Curious to try it out for yourself? Here’s what you need to know about the wider rollout of Advanced Voice Mode, and my first impressions of ChatGPT’s new voice feature, to get you started.

When is the full rollout?

OpenAI rolled out an audio-only Advanced Voice Mode to some ChatGPT Plus users in late July, and the alpha group still appears to be relatively small. The company plans to enable it for all subscribers sometime this fall. Niko Felix, an OpenAI spokesperson, didn’t share additional details when asked about the release timeline.
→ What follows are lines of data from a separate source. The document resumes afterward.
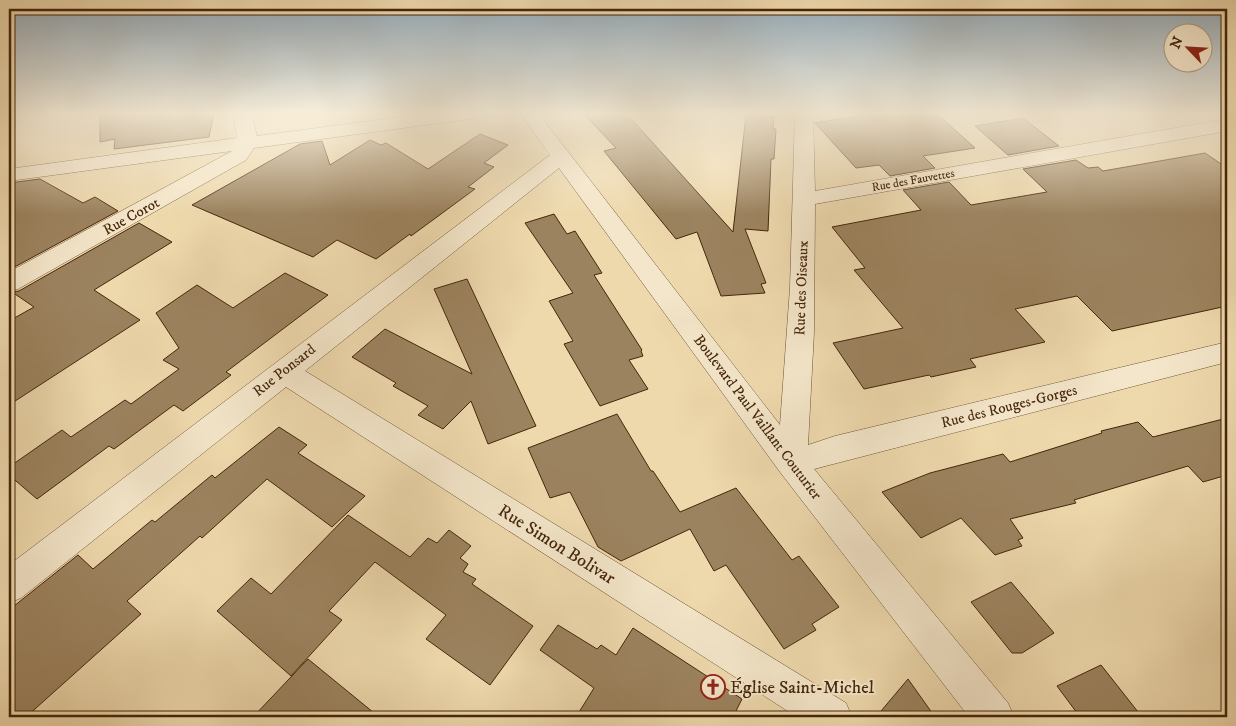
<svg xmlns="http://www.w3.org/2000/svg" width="1236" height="726" viewBox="0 0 1236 726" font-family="'IM FELL DW Pica',serif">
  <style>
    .building { fill: #9c835f; stroke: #44260b }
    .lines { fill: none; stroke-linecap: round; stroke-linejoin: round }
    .street-casing { stroke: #6e5334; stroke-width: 1 }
    .street { fill: #f4e6ca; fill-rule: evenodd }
    .labels { text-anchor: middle; stroke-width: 4; stroke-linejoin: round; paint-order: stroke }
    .far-street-label { font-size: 12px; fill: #44260b; stroke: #f4e6ca }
    .street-label { font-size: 15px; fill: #44260b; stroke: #f4e6ca }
    .near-street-label { font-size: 18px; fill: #44260b; stroke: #f4e6ca }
    .near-poi-label { font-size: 18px; fill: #44260b; stroke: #f4e6ca; text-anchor: start }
  </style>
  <rect width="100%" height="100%" fill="#eed9ad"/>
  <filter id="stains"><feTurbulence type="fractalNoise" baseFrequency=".004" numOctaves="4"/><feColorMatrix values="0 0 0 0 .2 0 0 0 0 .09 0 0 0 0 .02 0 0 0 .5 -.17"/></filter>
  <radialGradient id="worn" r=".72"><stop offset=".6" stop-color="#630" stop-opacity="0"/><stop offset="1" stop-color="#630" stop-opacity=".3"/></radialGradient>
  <g class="building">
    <path d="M 100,113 L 214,113 L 209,137 L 114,149 L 115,139 L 100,142 Z"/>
    <path d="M 583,113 L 626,113 L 733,232 L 746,115 L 774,117 L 773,129 L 776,129 L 774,159 L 771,159 L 768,231 L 745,229 L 766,283 L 761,284 L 765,293 L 721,296 L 697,232 L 676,239 L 604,151 L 616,148 Z"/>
    <path d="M 877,113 L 936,113 L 975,148 L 923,156 L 935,168 L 890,176 L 879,165 L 856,168 L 815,123 Z"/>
    <path d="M 1023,118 L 1059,146 L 1008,155 L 975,126 Z"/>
    <path d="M 480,134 L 508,145 L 484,163 L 494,167 L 468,187 L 475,189 L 411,236 L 410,234 L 376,259 L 337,240 L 313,257 L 192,205 L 300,144 L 322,141 L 330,165 L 370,140 L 381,145 L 386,143 L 428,169 Z"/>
    <path d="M 1205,153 L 1227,168 L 1227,306 L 1112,331 L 1077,296 L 1015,309 L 1045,342 L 970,359 L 976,367 L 931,377 L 929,375 L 864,389 L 833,343 L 903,328 L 854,270 L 865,268 L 832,227 L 921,210 L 903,190 L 949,182 L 971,205 L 1047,192 L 1023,169 L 1076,160 L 1088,168 L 1098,167 L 1103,171 Z"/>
    <path d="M 40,179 L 83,203 L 95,197 L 118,211 L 9,270 L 9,183 Z"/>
    <path d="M 554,214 L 567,234 L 575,231 L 602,273 L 594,275 L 642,350 L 641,351 L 643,356 L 629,360 L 648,389 L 600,406 L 564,344 L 573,341 L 549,301 L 573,293 L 525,223 Z"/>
    <path d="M 139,223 L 172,242 L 94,290 L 140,320 L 9,405 L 9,321 L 34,307 L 12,292 L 19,291 Z"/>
    <path d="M 285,273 L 328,295 L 226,372 L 231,375 L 183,411 L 174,405 L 114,449 L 109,446 L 37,499 L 9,475 L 9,467 L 62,430 L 71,437 L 125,400 L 131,404 L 179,369 L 163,360 L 179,348 L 156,313 L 197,285 L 233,308 Z"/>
    <path d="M 467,279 L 536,426 L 488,444 L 471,401 L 443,429 L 418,415 L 428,406 L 393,386 L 396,383 L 352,357 L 385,329 L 472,374 L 434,289 Z"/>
    <path d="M 617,414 L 651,471 L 653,471 L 680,512 L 736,488 L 792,560 L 799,556 L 839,607 L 812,624 L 816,630 L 784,649 L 726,565 L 714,571 L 690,529 L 621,561 L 598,547 L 570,492 L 550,498 L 528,448 Z"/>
    <path d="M 1227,418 L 1227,475 L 1203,482 L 1188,466 L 1074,500 L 1076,503 L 1010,519 L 1023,538 L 1018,540 L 1022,546 L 995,555 L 961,518 L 921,538 L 882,492 L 930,473 L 1003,454 L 1010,462 L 1102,433 L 1101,431 L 1138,422 L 1153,437 Z"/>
    <path d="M 279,427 L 307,445 L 298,453 L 365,496 L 332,527 L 267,479 L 202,538 L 200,536 L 127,601 L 141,614 L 26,717 L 9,717 L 9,610 L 78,555 L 93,569 L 152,520 L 155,522 L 212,475 L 215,478 Z"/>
    <path d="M 348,515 L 410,557 L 428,538 L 437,543 L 449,530 L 471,546 L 460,558 L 468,564 L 463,572 L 476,579 L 472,584 L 533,626 L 490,685 L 426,639 L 446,615 L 375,562 L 329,611 L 342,620 L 291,676 L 217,611 L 251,578 L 271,594 Z"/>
    <path d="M 1011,582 L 1054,633 L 1022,653 L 1012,653 L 971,602 Z"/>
    <path d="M 558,625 L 597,649 L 601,645 L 616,655 L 633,628 L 742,699 L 733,717 L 576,717 L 594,688 L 540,650 Z"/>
    <path d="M 308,659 L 379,717 L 253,717 Z"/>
    <path d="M 1101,665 L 1142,717 L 1080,717 L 1057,686 Z"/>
    <path d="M 908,679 L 935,717 L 876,717 Z"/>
  </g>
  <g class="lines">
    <defs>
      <g id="street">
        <path d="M 233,113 L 251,113 L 257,136 L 431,113 L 479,113 L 477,117 L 470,119 L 254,148 L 246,160 L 18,289 L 9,291 L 9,272 L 232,151 L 9,181 L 9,169 L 237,138 Z"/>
        <path d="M 520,113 L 538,113 L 780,425 L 790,288 L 795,113 L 813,113 L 815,191 L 1227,119 L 1227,131 L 815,204 L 814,332 L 808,445 L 835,436 L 1227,342 L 1227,362 L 814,469 L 1008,703 L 1014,717 L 969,717 L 780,472 L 559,168 L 305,371 L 846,703 L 852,717 L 797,717 L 286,387 L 21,598 L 9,603 L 9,565 L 550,155 Z"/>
      </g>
    </defs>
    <use href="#street" class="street-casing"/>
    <use href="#street" class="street"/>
  </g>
  <linearGradient id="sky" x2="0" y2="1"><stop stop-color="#93aaba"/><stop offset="0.53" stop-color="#f7eeda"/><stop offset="1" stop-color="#f7eeda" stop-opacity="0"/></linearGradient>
  <rect width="1236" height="214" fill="url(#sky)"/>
  <defs>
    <symbol id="church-ring" viewBox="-11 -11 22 22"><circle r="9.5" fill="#f4e6ca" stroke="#8f2418" stroke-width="1.5"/><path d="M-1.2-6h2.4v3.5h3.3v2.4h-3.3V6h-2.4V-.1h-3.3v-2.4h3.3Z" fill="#8f2418"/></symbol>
  </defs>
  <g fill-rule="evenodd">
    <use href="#church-ring" x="699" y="673" width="28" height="28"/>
  </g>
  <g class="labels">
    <g class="far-street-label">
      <text transform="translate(913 180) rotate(-10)" y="4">Rue des Fauvettes</text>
    </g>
    <g class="street-label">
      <text transform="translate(131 216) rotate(-29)" y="5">Rue Corot</text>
      <text transform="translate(801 288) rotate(-88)" y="5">Rue des Oiseaux</text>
      <text transform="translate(284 370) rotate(-38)" y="5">Rue Ponsard</text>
      <text transform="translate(1009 406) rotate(-14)" y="5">Rue des Rouges-Gorges</text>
      <text transform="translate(758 417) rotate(53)" y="5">Boulevard Paul Vaillant Couturier</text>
    </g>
    <g class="near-street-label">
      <text transform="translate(557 544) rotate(32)" y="6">Rue Simon Bolivar</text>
    </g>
    <g class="near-poi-label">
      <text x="730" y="693">Église Saint-Michel</text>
    </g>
  </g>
  <rect width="1236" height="726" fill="none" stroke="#eed9ad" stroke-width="30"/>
  <rect x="10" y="10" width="1216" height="706" fill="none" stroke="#44260b" stroke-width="2.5"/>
  <rect x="15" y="15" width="1206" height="696" fill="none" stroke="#44260b"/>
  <g transform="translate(1188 48) rotate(295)"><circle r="24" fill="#f4e6ca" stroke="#ae997e"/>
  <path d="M0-4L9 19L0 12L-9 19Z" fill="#8f2418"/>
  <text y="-8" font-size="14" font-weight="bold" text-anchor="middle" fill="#44260b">N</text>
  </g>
  <rect width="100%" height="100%" filter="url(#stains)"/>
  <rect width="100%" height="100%" fill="url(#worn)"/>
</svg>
Screen and video sharing were a core part of the original demo, but they’re not available in this alpha test. OpenAI plans to add those aspects eventually, but it’s not clear when that will happen either.

If you are a ChatGPT Plus subscriber, you will receive an email from OpenAI when Advanced Voice Mode is available to you. Once it is on your account, you can toggle between Standard And Advanced at the top of the app screen when ChatGPT's voice mode is open. I was able to test the alpha version on a iPhone as well as a Galaxy fold.

My first impressions of ChatGPT's advanced voice mode

Within the very first hour of talking to it, I learned that I Pause ChatGPTIt's not how you'd talk to a human, but the new ability to break off ChatGPT mid-sentence and request a different version of the output feels like a dynamic improvement and a notable feature.

Early adopters who were excited by the original demos may be frustrated by access to a version of Advanced Voice Mode that is limited with more restrictions than expected. For example, while generative AI singing was a key part of the launch demos, with whispered lullabies and multiple voices try to harmonizeAI serenades are missing in the alpha version.